*** Opening GIVEN RECORDS ***

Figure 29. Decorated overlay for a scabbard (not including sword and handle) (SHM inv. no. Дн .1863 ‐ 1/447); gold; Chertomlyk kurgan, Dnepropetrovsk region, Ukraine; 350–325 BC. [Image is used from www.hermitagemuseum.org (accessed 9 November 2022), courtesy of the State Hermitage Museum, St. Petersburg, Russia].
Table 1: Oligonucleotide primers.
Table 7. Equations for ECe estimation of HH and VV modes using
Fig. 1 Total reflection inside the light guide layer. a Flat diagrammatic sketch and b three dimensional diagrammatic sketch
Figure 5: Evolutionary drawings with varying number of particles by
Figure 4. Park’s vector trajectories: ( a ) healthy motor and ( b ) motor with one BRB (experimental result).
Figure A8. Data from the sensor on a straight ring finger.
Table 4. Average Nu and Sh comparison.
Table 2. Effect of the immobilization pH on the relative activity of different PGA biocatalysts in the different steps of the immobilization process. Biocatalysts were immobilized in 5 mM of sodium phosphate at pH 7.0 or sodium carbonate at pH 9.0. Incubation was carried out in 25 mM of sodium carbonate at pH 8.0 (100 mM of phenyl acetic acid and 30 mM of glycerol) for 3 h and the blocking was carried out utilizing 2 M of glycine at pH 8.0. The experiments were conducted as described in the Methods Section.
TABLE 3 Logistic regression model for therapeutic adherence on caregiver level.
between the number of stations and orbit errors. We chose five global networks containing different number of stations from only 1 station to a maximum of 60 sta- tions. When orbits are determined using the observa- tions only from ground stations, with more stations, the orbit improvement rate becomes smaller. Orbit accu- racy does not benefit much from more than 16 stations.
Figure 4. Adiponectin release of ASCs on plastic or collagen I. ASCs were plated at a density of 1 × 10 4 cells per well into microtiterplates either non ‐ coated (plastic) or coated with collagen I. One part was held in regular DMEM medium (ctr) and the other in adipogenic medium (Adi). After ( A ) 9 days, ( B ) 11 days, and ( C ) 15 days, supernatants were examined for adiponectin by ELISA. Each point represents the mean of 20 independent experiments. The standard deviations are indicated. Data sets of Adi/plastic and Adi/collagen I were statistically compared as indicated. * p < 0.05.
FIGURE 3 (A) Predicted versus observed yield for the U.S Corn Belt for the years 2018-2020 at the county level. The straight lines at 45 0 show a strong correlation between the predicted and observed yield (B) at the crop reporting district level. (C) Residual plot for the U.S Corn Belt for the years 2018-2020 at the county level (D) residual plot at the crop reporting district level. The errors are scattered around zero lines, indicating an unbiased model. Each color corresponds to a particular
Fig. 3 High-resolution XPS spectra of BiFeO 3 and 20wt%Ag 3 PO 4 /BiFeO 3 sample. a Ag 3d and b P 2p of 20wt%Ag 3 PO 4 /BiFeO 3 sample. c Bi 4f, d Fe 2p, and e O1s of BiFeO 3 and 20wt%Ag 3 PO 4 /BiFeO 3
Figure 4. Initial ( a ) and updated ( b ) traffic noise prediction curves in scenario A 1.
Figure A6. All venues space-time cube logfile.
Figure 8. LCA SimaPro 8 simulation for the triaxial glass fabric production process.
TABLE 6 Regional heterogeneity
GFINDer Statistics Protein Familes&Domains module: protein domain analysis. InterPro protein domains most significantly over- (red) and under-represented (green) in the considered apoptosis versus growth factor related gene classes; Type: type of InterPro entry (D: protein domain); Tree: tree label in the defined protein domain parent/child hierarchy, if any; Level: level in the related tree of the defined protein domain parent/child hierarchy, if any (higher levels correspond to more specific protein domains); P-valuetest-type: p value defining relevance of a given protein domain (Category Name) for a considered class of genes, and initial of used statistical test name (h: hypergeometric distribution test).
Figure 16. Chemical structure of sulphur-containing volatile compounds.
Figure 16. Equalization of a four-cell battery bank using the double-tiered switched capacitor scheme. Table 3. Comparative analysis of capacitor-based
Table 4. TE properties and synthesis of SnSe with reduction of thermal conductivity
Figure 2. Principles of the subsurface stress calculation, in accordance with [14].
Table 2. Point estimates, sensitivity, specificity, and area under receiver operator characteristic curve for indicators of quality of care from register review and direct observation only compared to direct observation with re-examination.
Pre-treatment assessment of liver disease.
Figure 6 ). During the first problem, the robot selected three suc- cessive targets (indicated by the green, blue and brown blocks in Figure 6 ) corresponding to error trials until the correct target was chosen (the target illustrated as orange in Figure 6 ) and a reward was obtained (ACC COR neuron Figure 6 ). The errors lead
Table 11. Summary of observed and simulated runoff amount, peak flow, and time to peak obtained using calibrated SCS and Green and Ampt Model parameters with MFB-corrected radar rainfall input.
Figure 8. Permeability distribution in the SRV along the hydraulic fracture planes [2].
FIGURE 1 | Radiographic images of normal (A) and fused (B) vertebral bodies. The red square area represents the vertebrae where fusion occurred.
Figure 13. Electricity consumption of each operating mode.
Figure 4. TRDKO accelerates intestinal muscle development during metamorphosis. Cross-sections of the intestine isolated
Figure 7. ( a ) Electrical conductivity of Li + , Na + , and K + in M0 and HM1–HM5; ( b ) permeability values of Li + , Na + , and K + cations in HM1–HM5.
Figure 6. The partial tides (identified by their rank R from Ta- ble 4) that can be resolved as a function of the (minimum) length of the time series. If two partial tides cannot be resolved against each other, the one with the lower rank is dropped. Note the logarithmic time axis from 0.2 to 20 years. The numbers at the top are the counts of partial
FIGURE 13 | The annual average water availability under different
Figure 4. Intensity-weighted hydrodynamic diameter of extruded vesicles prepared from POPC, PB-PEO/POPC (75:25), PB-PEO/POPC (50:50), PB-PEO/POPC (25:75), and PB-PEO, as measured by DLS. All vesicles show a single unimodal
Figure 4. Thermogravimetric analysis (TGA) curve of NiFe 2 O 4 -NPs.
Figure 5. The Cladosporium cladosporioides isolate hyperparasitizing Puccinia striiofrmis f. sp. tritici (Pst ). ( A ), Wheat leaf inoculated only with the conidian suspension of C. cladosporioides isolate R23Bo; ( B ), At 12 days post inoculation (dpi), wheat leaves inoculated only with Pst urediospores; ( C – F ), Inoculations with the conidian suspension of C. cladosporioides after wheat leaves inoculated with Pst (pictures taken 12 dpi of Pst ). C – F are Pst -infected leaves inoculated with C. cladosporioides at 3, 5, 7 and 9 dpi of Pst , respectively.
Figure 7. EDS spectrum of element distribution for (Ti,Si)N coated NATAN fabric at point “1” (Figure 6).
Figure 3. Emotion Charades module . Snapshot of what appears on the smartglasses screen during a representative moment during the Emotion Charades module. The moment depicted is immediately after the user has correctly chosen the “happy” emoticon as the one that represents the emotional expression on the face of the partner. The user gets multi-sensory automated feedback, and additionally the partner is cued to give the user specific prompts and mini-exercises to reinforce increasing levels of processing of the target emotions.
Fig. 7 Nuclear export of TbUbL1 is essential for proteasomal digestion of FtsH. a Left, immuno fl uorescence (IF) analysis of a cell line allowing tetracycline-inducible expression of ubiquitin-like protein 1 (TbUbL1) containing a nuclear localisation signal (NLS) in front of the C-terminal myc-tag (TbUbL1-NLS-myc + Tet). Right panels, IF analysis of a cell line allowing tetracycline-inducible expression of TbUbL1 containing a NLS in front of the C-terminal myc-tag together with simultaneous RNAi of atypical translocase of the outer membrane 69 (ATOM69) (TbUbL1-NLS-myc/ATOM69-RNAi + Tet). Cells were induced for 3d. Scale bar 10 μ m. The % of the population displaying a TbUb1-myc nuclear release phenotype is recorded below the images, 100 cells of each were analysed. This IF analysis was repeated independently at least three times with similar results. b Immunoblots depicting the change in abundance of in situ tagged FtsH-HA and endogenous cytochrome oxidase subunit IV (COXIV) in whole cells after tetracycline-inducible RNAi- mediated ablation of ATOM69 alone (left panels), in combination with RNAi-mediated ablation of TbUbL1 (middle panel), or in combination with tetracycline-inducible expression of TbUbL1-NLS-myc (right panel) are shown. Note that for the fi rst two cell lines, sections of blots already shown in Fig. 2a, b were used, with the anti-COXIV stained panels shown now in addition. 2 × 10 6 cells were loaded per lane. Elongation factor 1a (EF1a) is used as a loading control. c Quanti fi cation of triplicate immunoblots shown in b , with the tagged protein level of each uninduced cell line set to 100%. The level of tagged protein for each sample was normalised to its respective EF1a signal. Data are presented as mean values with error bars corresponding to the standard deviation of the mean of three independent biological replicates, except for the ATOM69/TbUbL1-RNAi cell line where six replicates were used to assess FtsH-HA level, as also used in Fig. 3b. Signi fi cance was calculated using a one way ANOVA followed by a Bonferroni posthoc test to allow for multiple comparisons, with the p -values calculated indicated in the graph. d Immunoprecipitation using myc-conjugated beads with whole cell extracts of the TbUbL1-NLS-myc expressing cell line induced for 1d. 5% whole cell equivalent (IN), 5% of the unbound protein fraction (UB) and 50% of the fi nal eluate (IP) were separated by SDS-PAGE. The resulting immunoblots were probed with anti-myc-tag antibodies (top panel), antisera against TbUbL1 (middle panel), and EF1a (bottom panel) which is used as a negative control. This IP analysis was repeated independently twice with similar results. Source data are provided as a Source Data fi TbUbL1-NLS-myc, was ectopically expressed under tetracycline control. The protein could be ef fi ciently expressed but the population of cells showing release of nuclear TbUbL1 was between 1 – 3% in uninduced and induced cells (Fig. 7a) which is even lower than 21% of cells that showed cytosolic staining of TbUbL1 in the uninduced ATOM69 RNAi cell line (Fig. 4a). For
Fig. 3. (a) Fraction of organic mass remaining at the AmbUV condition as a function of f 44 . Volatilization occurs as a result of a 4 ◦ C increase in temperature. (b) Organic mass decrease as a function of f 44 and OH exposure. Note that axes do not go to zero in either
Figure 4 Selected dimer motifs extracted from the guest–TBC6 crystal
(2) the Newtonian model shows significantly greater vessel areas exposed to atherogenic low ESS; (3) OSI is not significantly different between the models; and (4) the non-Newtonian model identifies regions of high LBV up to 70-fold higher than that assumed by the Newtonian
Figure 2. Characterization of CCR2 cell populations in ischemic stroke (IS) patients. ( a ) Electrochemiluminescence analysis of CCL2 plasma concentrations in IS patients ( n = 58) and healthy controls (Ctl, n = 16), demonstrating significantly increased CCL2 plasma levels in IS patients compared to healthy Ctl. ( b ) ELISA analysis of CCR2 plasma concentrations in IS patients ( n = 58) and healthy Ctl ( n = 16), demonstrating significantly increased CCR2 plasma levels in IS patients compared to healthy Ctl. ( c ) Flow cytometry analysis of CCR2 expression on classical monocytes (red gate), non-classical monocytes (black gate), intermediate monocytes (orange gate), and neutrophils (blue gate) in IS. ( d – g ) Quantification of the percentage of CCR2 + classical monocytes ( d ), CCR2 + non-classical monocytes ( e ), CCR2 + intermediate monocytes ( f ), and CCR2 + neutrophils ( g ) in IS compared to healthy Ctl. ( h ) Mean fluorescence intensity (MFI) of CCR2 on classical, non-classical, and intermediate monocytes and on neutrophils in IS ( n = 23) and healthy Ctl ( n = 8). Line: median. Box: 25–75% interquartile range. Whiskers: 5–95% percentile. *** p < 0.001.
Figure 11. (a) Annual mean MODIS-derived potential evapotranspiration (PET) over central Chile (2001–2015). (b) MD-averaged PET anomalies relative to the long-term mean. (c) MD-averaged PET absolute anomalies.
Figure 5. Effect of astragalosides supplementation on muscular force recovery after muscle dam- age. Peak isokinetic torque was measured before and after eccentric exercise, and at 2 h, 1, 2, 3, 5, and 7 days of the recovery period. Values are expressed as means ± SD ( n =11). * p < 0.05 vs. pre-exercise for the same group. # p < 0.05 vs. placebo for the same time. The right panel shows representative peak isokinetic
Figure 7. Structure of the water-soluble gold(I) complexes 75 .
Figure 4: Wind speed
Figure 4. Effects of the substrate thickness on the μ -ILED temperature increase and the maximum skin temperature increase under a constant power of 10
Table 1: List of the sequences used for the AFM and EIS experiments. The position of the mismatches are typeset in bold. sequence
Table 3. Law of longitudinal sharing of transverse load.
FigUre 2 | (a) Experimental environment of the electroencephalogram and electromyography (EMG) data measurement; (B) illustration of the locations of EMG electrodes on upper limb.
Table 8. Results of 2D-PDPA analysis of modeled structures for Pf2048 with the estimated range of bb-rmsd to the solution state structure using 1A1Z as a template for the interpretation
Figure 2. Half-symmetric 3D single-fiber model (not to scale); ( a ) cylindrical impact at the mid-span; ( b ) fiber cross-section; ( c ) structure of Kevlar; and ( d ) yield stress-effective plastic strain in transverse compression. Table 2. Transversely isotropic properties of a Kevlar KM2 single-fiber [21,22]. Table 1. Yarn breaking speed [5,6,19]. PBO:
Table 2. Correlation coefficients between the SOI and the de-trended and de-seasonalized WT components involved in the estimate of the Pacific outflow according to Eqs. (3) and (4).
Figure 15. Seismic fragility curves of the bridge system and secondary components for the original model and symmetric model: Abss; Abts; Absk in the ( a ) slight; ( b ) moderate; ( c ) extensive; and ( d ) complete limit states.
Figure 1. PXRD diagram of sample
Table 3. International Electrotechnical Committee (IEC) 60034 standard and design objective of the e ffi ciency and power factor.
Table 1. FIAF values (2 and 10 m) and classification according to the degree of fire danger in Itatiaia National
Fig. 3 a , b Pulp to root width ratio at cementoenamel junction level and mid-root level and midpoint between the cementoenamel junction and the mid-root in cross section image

*** Closing GIVEN RECORDS ***

■ EXERCISE:
Only the lines above from the line containing "Figure 16. Chemical" through the line containing "Figure 4. TRDKO" should be retyped, exactly and with both ends included.

■ EXERCISE RESULT:
Figure 16. Chemical structure of sulphur-containing volatile compounds.
Figure 16. Equalization of a four-cell battery bank using the double-tiered switched capacitor scheme. Table 3. Comparative analysis of capacitor-based
Table 4. TE properties and synthesis of SnSe with reduction of thermal conductivity
Figure 2. Principles of the subsurface stress calculation, in accordance with [14].
Table 2. Point estimates, sensitivity, specificity, and area under receiver operator characteristic curve for indicators of quality of care from register review and direct observation only compared to direct observation with re-examination.
Pre-treatment assessment of liver disease.
Figure 6 ). During the first problem, the robot selected three suc- cessive targets (indicated by the green, blue and brown blocks in Figure 6 ) corresponding to error trials until the correct target was chosen (the target illustrated as orange in Figure 6 ) and a reward was obtained (ACC COR neuron Figure 6 ). The errors lead
Table 11. Summary of observed and simulated runoff amount, peak flow, and time to peak obtained using calibrated SCS and Green and Ampt Model parameters with MFB-corrected radar rainfall input.
Figure 8. Permeability distribution in the SRV along the hydraulic fracture planes [2].
FIGURE 1 | Radiographic images of normal (A) and fused (B) vertebral bodies. The red square area represents the vertebrae where fusion occurred.
Figure 13. Electricity consumption of each operating mode.
Figure 4. TRDKO accelerates intestinal muscle development during metamorphosis. Cross-sections of the intestine isolated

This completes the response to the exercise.